------ DOCUMENT EXTRACT ------

Metamath Proof Explorer


Theorem 0subcat

Description: For any category C , the empty set is a (full) subcategory of C , see example 4.3(1.a) in Adamek p. 48. (Contributed by AV, 23-Apr-2020)

Ref Expression
Assertion 0subcat
|- ( C e. Cat -> (/) e. ( Subcat ` C ) )

Proof

Step Hyp Ref Expression
1 0ssc
 |-  ( C e. Cat -> (/) C_cat ( Homf ` C ) )
2 ral0
 |-  A. x e. (/) ( ( ( Id ` C ) ` x ) e. ( x (/) x ) /\ A. y e. (/) A. z e. (/) A. f e. ( x (/) y ) A. g e. ( y (/) z ) ( g ( <. x , y >. ( comp ` C ) z ) f ) e. ( x (/) z ) )
3 2 a1i
 |-  ( C e. Cat -> A. x e. (/) ( ( ( Id ` C ) ` x ) e. ( x (/) x ) /\ A. y e. (/) A. z e. (/) A. f e. ( x (/) y ) A. g e. ( y (/) z ) ( g ( <. x , y >. ( comp ` C ) z ) f ) e. ( x (/) z ) ) )
4 eqid
 |-  ( Homf ` C ) = ( Homf ` C )
5 eqid
 |-  ( Id ` C ) = ( Id ` C )
6 eqid
 |-  ( comp ` C ) = ( comp ` C )
7 id
 |-  ( C e. Cat -> C e. Cat )
8 f0
 |-  (/) : (/) --> (/)

------ ENTRIES PROVIDED ------

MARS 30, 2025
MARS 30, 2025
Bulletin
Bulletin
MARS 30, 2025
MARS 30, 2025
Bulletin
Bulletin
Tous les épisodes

------
------ ENTRIES PROVIDED ------

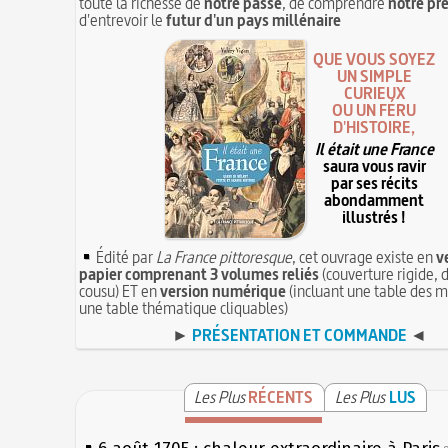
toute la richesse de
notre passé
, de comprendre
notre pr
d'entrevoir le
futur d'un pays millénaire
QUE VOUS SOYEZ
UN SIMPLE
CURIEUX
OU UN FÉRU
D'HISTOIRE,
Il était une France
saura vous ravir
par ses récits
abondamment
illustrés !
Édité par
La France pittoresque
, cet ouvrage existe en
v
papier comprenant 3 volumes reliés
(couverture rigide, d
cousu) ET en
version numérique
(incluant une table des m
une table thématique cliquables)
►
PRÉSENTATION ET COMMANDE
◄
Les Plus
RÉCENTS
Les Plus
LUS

------
------ ENTRIES PROVIDED ------

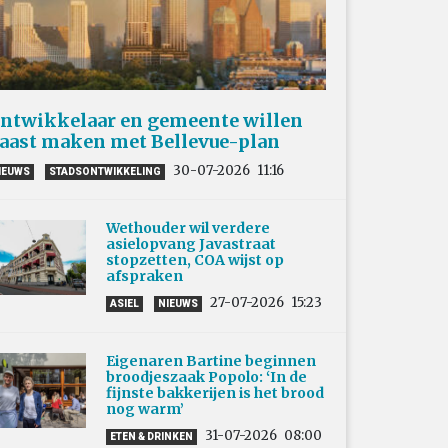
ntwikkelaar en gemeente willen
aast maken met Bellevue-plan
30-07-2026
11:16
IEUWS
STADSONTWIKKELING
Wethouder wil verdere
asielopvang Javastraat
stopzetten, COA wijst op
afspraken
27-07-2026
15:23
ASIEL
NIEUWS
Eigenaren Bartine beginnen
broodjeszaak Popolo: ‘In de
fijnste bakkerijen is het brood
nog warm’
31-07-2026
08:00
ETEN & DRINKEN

------

_TASK INSTRUCTIONS_:
1. Repeat word for word the part of the Metamath page on theorem 0subcat that begins at the words "Theorem 0subcat" and stops after "by AV, 23-Apr-2020)".
2. Answer these questions using the Metamath page on theorem 0subcat:
(a) Who contributed the theorem, and on what date?
(b) What reference is cited in proof step 1?
(c) Which step does proof step 3 list as its hypothesis?
The records are separate material and are unrelated to the Metamath page.

_PROBLEM SOLUTIONS_:
1.
Theorem 0subcat

Description: For any category C , the empty set is a (full) subcategory of C , see example 4.3(1.a) in Adamek p. 48. (Contributed by AV, 23-Apr-2020)

2.
(a) AV contributed it on 23-Apr-2020.
(b) 0ssc
(c) Step 2